(Relevés issus d'une collecte de données)
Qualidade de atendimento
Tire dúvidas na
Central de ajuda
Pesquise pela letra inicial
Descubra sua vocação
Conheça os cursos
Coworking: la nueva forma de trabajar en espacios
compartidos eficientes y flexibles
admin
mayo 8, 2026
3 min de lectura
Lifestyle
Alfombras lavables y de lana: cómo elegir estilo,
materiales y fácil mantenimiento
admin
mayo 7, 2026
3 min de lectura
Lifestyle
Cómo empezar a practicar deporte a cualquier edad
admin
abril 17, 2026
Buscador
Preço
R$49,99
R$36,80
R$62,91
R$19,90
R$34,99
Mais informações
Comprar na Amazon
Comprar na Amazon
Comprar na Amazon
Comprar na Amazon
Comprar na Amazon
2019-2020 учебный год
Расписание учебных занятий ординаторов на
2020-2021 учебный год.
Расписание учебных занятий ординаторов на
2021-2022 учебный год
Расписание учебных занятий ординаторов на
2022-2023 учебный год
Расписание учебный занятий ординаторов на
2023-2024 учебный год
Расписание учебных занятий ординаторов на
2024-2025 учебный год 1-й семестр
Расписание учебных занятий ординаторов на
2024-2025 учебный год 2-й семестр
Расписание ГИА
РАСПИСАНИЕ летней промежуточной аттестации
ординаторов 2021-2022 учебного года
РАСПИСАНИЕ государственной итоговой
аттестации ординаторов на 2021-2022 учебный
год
==
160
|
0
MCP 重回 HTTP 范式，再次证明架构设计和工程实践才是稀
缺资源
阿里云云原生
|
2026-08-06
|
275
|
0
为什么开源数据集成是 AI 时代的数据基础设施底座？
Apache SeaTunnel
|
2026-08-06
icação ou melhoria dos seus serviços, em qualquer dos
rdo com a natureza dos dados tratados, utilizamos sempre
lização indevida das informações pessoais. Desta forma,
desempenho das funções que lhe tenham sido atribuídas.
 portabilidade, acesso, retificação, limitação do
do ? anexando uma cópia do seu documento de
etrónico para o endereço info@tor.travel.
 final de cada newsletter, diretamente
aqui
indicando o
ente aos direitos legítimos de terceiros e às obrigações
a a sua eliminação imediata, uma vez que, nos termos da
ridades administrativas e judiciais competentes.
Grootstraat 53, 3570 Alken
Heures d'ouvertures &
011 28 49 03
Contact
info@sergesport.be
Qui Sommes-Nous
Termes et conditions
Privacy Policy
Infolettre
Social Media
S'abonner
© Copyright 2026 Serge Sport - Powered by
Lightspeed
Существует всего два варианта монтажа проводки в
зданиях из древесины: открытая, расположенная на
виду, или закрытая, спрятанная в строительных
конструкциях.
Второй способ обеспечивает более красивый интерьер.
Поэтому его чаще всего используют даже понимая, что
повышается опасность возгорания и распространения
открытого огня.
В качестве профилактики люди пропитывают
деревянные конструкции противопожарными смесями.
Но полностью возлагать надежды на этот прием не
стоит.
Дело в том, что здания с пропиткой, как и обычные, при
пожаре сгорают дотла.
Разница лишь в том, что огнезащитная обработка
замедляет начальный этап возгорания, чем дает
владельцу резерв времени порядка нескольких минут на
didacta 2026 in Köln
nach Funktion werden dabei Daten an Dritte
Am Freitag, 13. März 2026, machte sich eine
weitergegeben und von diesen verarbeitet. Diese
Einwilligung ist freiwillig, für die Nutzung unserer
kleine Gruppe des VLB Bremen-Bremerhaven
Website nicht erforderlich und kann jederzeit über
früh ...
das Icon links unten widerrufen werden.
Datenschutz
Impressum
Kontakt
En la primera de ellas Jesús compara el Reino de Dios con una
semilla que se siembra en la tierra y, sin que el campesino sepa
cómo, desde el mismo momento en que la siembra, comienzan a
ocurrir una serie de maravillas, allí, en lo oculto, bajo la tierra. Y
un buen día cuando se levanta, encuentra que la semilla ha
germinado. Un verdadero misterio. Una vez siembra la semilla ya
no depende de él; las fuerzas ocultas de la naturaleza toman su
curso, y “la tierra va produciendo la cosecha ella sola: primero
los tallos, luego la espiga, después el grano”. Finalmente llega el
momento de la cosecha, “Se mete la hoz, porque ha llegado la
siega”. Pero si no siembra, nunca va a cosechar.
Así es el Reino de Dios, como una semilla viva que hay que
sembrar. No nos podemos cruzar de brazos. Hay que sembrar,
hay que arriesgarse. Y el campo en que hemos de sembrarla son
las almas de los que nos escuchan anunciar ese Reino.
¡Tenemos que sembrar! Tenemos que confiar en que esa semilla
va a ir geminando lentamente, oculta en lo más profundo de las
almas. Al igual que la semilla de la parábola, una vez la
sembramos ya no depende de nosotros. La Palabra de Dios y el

Travail à réaliser -
Renommez « Lifestyle » en « Estilo de vida » dans le passage qui va de la ligne contenant « Qualidade de atendimento » jusqu'à celle contenant « 2019-2020 учебный год », puis reproduisez ce passage sans rien y changer d'autre.

Zone de réponse -
Qualidade de atendimento
Tire dúvidas na
Central de ajuda
Pesquise pela letra inicial
Descubra sua vocação
Conheça os cursos
Coworking: la nueva forma de trabajar en espacios
compartidos eficientes y flexibles
admin
mayo 8, 2026
3 min de lectura
Estilo de vida
Alfombras lavables y de lana: cómo elegir estilo,
materiales y fácil mantenimiento
admin
mayo 7, 2026
3 min de lectura
Estilo de vida
Cómo empezar a practicar deporte a cualquier edad
admin
abril 17, 2026
Buscador
Preço
R$49,99
R$36,80
R$62,91
R$19,90
R$34,99
Mais informações
Comprar na Amazon
Comprar na Amazon
Comprar na Amazon
Comprar na Amazon
Comprar na Amazon
2019-2020 учебный год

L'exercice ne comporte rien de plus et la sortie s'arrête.